Records from a collection:
.....

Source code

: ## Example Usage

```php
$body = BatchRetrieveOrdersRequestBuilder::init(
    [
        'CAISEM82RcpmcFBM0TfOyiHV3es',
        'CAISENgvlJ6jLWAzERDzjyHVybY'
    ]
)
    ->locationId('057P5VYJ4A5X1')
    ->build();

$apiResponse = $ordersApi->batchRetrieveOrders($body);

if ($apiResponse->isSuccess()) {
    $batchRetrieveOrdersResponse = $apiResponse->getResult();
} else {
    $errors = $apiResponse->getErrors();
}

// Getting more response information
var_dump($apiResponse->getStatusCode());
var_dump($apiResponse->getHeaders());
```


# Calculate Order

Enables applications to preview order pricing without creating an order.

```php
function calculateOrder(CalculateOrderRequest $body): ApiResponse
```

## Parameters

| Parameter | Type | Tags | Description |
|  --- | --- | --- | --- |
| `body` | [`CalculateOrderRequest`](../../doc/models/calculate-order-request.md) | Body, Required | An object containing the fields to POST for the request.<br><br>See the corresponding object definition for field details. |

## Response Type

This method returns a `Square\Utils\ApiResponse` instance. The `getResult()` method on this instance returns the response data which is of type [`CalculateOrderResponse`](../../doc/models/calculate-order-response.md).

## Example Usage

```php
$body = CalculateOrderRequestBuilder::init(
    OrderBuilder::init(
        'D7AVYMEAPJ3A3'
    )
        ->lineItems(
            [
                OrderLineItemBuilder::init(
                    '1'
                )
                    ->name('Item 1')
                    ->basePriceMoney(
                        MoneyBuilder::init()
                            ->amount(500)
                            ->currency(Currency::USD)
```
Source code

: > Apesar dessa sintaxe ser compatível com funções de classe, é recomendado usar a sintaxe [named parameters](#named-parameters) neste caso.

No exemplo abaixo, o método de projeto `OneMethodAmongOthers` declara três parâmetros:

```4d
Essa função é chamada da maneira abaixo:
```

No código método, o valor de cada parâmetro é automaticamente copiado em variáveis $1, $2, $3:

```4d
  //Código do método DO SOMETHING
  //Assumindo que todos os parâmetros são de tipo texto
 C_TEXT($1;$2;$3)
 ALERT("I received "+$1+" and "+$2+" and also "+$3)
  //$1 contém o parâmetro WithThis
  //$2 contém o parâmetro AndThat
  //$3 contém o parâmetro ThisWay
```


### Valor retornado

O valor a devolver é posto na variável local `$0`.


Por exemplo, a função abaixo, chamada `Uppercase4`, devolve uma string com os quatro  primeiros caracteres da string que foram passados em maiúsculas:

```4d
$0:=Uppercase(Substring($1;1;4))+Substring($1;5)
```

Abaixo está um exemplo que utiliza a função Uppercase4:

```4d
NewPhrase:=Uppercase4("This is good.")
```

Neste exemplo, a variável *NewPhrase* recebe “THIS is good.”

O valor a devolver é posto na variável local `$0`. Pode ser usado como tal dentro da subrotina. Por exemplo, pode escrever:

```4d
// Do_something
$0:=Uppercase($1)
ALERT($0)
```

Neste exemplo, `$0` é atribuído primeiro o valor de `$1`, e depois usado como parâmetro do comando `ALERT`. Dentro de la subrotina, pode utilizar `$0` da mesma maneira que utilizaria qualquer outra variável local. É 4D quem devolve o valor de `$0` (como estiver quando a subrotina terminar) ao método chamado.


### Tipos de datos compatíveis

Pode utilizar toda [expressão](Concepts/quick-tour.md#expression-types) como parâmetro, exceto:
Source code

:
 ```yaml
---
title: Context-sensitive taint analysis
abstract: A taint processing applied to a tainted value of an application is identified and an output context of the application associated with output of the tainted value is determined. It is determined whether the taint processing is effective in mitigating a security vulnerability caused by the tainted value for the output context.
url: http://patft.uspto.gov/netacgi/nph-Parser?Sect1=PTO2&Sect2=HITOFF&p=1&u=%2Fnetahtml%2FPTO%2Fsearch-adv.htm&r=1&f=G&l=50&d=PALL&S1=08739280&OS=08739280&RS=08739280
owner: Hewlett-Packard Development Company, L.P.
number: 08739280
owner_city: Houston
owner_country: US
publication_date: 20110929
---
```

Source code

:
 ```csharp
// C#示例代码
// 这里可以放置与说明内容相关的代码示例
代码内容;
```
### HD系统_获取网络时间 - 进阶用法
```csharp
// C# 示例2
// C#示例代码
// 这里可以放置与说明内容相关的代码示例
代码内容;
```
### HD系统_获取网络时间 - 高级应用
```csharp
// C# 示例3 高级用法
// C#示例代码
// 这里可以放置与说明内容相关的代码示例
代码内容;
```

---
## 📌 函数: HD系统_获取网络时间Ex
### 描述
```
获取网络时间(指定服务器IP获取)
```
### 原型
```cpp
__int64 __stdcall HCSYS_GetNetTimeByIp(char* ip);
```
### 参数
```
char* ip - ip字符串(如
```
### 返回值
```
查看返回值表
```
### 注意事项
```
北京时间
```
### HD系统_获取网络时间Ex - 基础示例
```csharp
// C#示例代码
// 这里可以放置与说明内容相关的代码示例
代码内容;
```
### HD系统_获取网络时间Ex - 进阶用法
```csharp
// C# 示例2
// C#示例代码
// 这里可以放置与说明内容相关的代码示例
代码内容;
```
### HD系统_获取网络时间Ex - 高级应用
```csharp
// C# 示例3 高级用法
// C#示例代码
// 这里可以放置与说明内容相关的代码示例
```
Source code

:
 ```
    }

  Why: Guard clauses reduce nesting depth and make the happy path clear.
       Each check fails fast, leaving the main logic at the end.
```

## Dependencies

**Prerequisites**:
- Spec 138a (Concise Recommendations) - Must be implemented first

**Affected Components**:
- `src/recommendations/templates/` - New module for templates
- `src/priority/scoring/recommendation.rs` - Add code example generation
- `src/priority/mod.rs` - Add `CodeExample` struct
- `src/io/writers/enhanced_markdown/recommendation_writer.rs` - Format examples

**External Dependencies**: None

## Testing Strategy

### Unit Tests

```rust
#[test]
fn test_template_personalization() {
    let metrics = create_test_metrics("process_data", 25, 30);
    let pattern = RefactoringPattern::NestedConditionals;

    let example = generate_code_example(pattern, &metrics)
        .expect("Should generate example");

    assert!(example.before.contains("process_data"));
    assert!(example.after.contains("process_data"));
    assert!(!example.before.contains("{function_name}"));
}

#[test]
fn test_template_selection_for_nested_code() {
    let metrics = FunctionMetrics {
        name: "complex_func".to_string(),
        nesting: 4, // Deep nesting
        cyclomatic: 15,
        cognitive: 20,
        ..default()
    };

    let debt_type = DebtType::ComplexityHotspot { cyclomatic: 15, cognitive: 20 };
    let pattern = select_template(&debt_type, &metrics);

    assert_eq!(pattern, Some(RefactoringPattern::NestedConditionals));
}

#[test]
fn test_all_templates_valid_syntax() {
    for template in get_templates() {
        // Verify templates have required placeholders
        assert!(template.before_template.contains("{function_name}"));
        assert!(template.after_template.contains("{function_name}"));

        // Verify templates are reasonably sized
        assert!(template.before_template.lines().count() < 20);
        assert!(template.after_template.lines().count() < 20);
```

.....

_Directions_.
When you find a line in the records that contains the word "nesting", copy it.

_The answer_.
  Why: Guard clauses reduce nesting depth and make the happy path clear.
        nesting: 4, // Deep nesting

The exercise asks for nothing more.